EXERCISE DETAILS: Could you output every record below exactly as it appears?
* * * * * * *
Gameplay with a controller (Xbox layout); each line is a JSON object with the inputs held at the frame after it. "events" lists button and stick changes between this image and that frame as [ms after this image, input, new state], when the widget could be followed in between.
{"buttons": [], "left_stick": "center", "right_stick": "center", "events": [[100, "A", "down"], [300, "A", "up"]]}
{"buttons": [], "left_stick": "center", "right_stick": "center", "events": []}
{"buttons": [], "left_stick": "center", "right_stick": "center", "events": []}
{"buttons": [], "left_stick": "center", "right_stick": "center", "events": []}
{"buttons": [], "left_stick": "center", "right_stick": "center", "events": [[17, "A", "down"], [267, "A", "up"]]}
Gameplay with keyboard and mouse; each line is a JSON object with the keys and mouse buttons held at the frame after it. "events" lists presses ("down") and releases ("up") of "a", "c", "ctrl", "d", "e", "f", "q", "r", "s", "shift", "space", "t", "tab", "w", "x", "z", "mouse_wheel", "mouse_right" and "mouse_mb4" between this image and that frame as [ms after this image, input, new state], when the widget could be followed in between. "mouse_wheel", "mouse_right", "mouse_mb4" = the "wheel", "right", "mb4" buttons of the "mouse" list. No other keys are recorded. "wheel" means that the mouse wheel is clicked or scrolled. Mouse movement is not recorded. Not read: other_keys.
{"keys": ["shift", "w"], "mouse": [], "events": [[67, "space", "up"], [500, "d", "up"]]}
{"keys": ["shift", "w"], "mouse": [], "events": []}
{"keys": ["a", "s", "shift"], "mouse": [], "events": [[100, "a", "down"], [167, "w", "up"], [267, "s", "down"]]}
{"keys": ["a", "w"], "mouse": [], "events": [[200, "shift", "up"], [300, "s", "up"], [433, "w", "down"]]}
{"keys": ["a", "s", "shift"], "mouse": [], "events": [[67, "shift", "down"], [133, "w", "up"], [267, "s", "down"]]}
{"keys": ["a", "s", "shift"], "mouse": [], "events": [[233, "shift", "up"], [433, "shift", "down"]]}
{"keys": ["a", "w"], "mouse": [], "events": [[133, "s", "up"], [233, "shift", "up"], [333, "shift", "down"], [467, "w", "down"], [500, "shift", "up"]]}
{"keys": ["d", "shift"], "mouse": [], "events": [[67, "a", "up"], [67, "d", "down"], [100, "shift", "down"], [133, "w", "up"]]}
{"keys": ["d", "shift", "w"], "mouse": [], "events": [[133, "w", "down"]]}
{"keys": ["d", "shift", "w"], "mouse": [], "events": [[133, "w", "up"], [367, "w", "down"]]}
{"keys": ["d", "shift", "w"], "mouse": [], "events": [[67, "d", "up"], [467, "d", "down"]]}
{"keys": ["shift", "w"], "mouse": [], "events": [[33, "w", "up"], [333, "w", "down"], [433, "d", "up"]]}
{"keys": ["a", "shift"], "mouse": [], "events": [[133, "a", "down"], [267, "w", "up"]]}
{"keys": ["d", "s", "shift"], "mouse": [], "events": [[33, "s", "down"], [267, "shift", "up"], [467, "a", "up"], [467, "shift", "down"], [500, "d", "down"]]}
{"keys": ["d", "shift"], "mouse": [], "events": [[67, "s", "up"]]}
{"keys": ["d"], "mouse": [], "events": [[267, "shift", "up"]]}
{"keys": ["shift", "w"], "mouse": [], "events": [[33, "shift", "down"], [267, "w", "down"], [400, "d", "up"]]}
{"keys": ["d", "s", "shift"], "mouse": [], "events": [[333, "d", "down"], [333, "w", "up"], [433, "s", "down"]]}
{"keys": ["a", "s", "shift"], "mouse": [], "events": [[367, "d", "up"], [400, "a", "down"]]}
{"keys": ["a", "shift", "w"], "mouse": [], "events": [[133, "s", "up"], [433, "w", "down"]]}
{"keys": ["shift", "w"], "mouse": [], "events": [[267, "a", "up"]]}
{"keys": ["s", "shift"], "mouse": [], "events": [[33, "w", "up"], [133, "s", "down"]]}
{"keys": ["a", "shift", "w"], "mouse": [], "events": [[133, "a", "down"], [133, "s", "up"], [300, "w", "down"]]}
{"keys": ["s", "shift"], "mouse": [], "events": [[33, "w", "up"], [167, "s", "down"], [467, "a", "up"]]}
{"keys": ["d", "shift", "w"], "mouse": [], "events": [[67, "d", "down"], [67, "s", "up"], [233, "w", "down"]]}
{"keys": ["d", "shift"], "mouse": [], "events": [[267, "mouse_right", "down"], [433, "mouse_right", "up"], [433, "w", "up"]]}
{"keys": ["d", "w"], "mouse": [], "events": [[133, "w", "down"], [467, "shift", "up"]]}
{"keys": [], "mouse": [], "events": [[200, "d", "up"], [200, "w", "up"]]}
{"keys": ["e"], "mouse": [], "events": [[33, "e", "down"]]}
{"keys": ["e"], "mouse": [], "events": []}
* * * * * * *
REPLY TO THE EXERCISE:
Gameplay with a controller (Xbox layout); each line is a JSON object with the inputs held at the frame after it. "events" lists button and stick changes between this image and that frame as [ms after this image, input, new state], when the widget could be followed in between.
{"buttons": [], "left_stick": "center", "right_stick": "center", "events": [[100, "A", "down"], [300, "A", "up"]]}
{"buttons": [], "left_stick": "center", "right_stick": "center", "events": []}
{"buttons": [], "left_stick": "center", "right_stick": "center", "events": []}
{"buttons": [], "left_stick": "center", "right_stick": "center", "events": []}
{"buttons": [], "left_stick": "center", "right_stick": "center", "events": [[17, "A", "down"], [267, "A", "up"]]}
Gameplay with keyboard and mouse; each line is a JSON object with the keys and mouse buttons held at the frame after it. "events" lists presses ("down") and releases ("up") of "a", "c", "ctrl", "d", "e", "f", "q", "r", "s", "shift", "space", "t", "tab", "w", "x", "z", "mouse_wheel", "mouse_right" and "mouse_mb4" between this image and that frame as [ms after this image, input, new state], when the widget could be followed in between. "mouse_wheel", "mouse_right", "mouse_mb4" = the "wheel", "right", "mb4" buttons of the "mouse" list. No other keys are recorded. "wheel" means that the mouse wheel is clicked or scrolled. Mouse movement is not recorded. Not read: other_keys.
{"keys": ["shift", "w"], "mouse": [], "events": [[67, "space", "up"], [500, "d", "up"]]}
{"keys": ["shift", "w"], "mouse": [], "events": []}
{"keys": ["a", "s", "shift"], "mouse": [], "events": [[100, "a", "down"], [167, "w", "up"], [267, "s", "down"]]}
{"keys": ["a", "w"], "mouse": [], "events": [[200, "shift", "up"], [300, "s", "up"], [433, "w", "down"]]}
{"keys": ["a", "s", "shift"], "mouse": [], "events": [[67, "shift", "down"], [133, "w", "up"], [267, "s", "down"]]}
{"keys": ["a", "s", "shift"], "mouse": [], "events": [[233, "shift", "up"], [433, "shift", "down"]]}
{"keys": ["a", "w"], "mouse": [], "events": [[133, "s", "up"], [233, "shift", "up"], [333, "shift", "down"], [467, "w", "down"], [500, "shift", "up"]]}
{"keys": ["d", "shift"], "mouse": [], "events": [[67, "a", "up"], [67, "d", "down"], [100, "shift", "down"], [133, "w", "up"]]}
{"keys": ["d", "shift", "w"], "mouse": [], "events": [[133, "w", "down"]]}
{"keys": ["d", "shift", "w"], "mouse": [], "events": [[133, "w", "up"], [367, "w", "down"]]}
{"keys": ["d", "shift", "w"], "mouse": [], "events": [[67, "d", "up"], [467, "d", "down"]]}
{"keys": ["shift", "w"], "mouse": [], "events": [[33, "w", "up"], [333, "w", "down"], [433, "d", "up"]]}
{"keys": ["a", "shift"], "mouse": [], "events": [[133, "a", "down"], [267, "w", "up"]]}
{"keys": ["d", "s", "shift"], "mouse": [], "events": [[33, "s", "down"], [267, "shift", "up"], [467, "a", "up"], [467, "shift", "down"], [500, "d", "down"]]}
{"keys": ["d", "shift"], "mouse": [], "events": [[67, "s", "up"]]}
{"keys": ["d"], "mouse": [], "events": [[267, "shift", "up"]]}
{"keys": ["shift", "w"], "mouse": [], "events": [[33, "shift", "down"], [267, "w", "down"], [400, "d", "up"]]}
{"keys": ["d", "s", "shift"], "mouse": [], "events": [[333, "d", "down"], [333, "w", "up"], [433, "s", "down"]]}
{"keys": ["a", "s", "shift"], "mouse": [], "events": [[367, "d", "up"], [400, "a", "down"]]}
{"keys": ["a", "shift", "w"], "mouse": [], "events": [[133, "s", "up"], [433, "w", "down"]]}
{"keys": ["shift", "w"], "mouse": [], "events": [[267, "a", "up"]]}
{"keys": ["s", "shift"], "mouse": [], "events": [[33, "w", "up"], [133, "s", "down"]]}
{"keys": ["a", "shift", "w"], "mouse": [], "events": [[133, "a", "down"], [133, "s", "up"], [300, "w", "down"]]}
{"keys": ["s", "shift"], "mouse": [], "events": [[33, "w", "up"], [167, "s", "down"], [467, "a", "up"]]}
{"keys": ["d", "shift", "w"], "mouse": [], "events": [[67, "d", "down"], [67, "s", "up"], [233, "w", "down"]]}
{"keys": ["d", "shift"], "mouse": [], "events": [[267, "mouse_right", "down"], [433, "mouse_right", "up"], [433, "w", "up"]]}
{"keys": ["d", "w"], "mouse": [], "events": [[133, "w", "down"], [467, "shift", "up"]]}
{"keys": [], "mouse": [], "events": [[200, "d", "up"], [200, "w", "up"]]}
{"keys": ["e"], "mouse": [], "events": [[33, "e", "down"]]}
{"keys": ["e"], "mouse": [], "events": []}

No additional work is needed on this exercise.